Data supplied ▸
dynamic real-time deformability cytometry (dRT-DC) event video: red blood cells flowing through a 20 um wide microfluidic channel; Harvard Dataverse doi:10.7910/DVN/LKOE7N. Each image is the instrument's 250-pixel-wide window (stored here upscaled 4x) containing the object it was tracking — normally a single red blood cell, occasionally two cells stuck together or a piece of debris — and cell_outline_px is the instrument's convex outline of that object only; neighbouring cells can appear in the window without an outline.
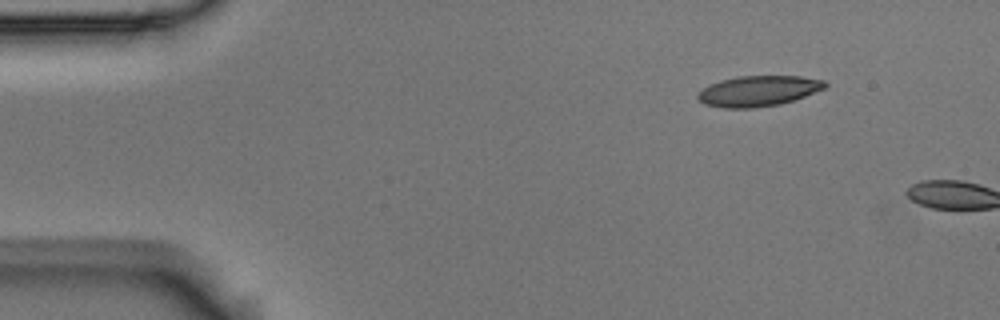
{"species": "Egyptian fruit bat (a non-hibernating species)", "species_latin": "Rousettus aegyptiacus", "temperature_condition": "room temperature", "stored_images_in_passage": 2, "camera_frame_rate_fps": 3000, "um_per_image_px": 0.085, "animal": {"sex": "male"}, "frame": {"image": 1, "passage_image": 1, "time_ms": 0.0, "image_size_px": [1000, 320], "cell_outline_px": [[828, 84], [824, 88], [804, 96], [780, 104], [752, 108], [724, 108], [704, 104], [696, 96], [696, 92], [708, 84], [720, 80], [736, 76], [800, 76], [824, 80]], "centroid_in_image_um": [64.4, 7.72], "position_along_channel_um": 20.6, "area_um2": 22.72}}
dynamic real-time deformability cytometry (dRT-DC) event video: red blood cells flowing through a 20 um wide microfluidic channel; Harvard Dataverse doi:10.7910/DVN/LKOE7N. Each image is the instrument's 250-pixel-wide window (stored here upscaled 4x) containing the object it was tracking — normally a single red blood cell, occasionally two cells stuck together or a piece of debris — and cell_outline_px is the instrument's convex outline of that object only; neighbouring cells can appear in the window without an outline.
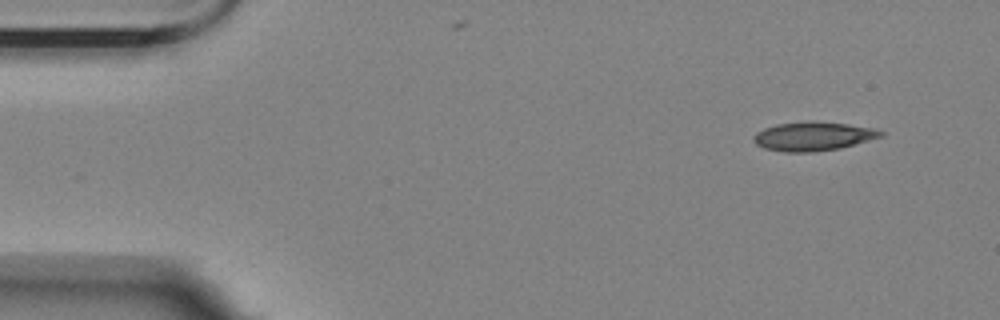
{"species": "Egyptian fruit bat (a non-hibernating species)", "species_latin": "Rousettus aegyptiacus", "temperature_condition": "room temperature", "stored_images_in_passage": 3, "camera_frame_rate_fps": 3000, "um_per_image_px": 0.085, "animal": {"sex": "female"}, "frame": {"image": 1, "passage_image": 1, "time_ms": 0.0, "image_size_px": [1000, 320], "cell_outline_px": [[884, 136], [840, 148], [812, 152], [784, 152], [764, 148], [756, 144], [752, 140], [752, 136], [756, 132], [764, 128], [776, 124], [848, 124], [872, 128], [884, 132]], "centroid_in_image_um": [69.09, 11.63], "position_along_channel_um": 15.9, "area_um2": 20.52}}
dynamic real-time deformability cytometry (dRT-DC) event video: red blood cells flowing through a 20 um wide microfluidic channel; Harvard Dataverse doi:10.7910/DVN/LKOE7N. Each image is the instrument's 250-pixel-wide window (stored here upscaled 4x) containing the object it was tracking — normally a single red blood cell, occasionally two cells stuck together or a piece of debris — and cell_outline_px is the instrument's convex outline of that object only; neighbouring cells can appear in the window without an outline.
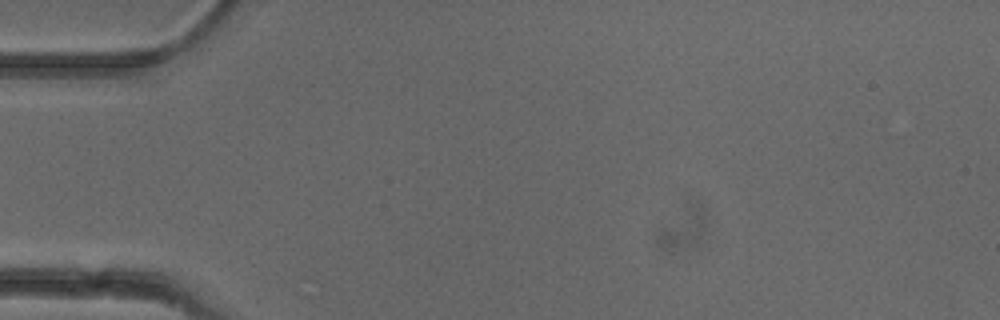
{"species": "common noctule bat (a hibernating species)", "species_latin": "Nyctalus noctula", "temperature_condition": "cold", "stored_images_in_passage": 3, "camera_frame_rate_fps": 3000, "um_per_image_px": 0.085, "animal": {"sex": "female"}, "frame": {"image": 1, "passage_image": 1, "time_ms": 0.0, "image_size_px": [1000, 320], "cell_outline_px": [[160, 44], [156, 48], [140, 52], [120, 56], [52, 64], [28, 56], [28, 52], [40, 48]], "centroid_in_image_um": [7.31, 4.48], "position_along_channel_um": 77.7, "area_um2": 10.58}}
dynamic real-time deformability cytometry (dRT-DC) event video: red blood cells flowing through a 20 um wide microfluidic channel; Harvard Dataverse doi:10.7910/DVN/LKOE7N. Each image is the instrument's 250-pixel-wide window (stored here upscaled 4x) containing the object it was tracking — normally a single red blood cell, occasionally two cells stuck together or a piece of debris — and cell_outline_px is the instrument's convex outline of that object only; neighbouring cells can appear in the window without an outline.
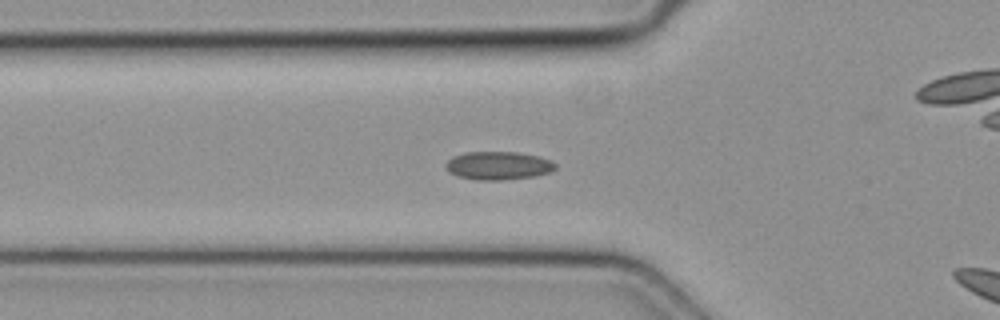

Task statement ▸ Repeat the preceding records precisely, and leave every picture out of the copy.

Worked solution ▸
dynamic real-time deformability cytometry (dRT-DC) event video: red blood cells flowing through a 20 um wide microfluidic channel; Harvard Dataverse doi:10.7910/DVN/LKOE7N. Each image is the instrument's 250-pixel-wide window (stored here upscaled 4x) containing the object it was tracking — normally a single red blood cell, occasionally two cells stuck together or a piece of debris — and cell_outline_px is the instrument's convex outline of that object only; neighbouring cells can appear in the window without an outline.
{"species": "Egyptian fruit bat (a non-hibernating species)", "species_latin": "Rousettus aegyptiacus", "temperature_condition": "room temperature", "stored_images_in_passage": 2, "camera_frame_rate_fps": 3000, "um_per_image_px": 0.085, "animal": {"sex": "male"}, "frame": {"image": 1, "passage_image": 1, "time_ms": 0.0, "image_size_px": [1000, 320], "cell_outline_px": [[828, 84], [824, 88], [804, 96], [780, 104], [752, 108], [724, 108], [704, 104], [696, 96], [696, 92], [708, 84], [720, 80], [736, 76], [800, 76], [824, 80]], "centroid_in_image_um": [64.4, 7.72], "position_along_channel_um": 20.6, "area_um2": 22.72}}
dynamic real-time deformability cytometry (dRT-DC) event video: red blood cells flowing through a 20 um wide microfluidic channel; Harvard Dataverse doi:10.7910/DVN/LKOE7N. Each image is the instrument's 250-pixel-wide window (stored here upscaled 4x) containing the object it was tracking — normally a single red blood cell, occasionally two cells stuck together or a piece of debris — and cell_outline_px is the instrument's convex outline of that object only; neighbouring cells can appear in the window without an outline.
{"species": "Egyptian fruit bat (a non-hibernating species)", "species_latin": "Rousettus aegyptiacus", "temperature_condition": "room temperature", "stored_images_in_passage": 3, "camera_frame_rate_fps": 3000, "um_per_image_px": 0.085, "animal": {"sex": "female"}, "frame": {"image": 1, "passage_image": 1, "time_ms": 0.0, "image_size_px": [1000, 320], "cell_outline_px": [[884, 136], [840, 148], [812, 152], [784, 152], [764, 148], [756, 144], [752, 140], [752, 136], [756, 132], [764, 128], [776, 124], [848, 124], [872, 128], [884, 132]], "centroid_in_image_um": [69.09, 11.63], "position_along_channel_um": 15.9, "area_um2": 20.52}}
dynamic real-time deformability cytometry (dRT-DC) event video: red blood cells flowing through a 20 um wide microfluidic channel; Harvard Dataverse doi:10.7910/DVN/LKOE7N. Each image is the instrument's 250-pixel-wide window (stored here upscaled 4x) containing the object it was tracking — normally a single red blood cell, occasionally two cells stuck together or a piece of debris — and cell_outline_px is the instrument's convex outline of that object only; neighbouring cells can appear in the window without an outline.
{"species": "common noctule bat (a hibernating species)", "species_latin": "Nyctalus noctula", "temperature_condition": "cold", "stored_images_in_passage": 3, "camera_frame_rate_fps": 3000, "um_per_image_px": 0.085, "animal": {"sex": "female"}, "frame": {"image": 1, "passage_image": 1, "time_ms": 0.0, "image_size_px": [1000, 320], "cell_outline_px": [[160, 44], [156, 48], [140, 52], [120, 56], [52, 64], [28, 56], [28, 52], [40, 48]], "centroid_in_image_um": [7.31, 4.48], "position_along_channel_um": 77.7, "area_um2": 10.58}}
dynamic real-time deformability cytometry (dRT-DC) event video: red blood cells flowing through a 20 um wide microfluidic channel; Harvard Dataverse doi:10.7910/DVN/LKOE7N. Each image is the instrument's 250-pixel-wide window (stored here upscaled 4x) containing the object it was tracking — normally a single red blood cell, occasionally two cells stuck together or a piece of debris — and cell_outline_px is the instrument's convex outline of that object only; neighbouring cells can appear in the window without an outline.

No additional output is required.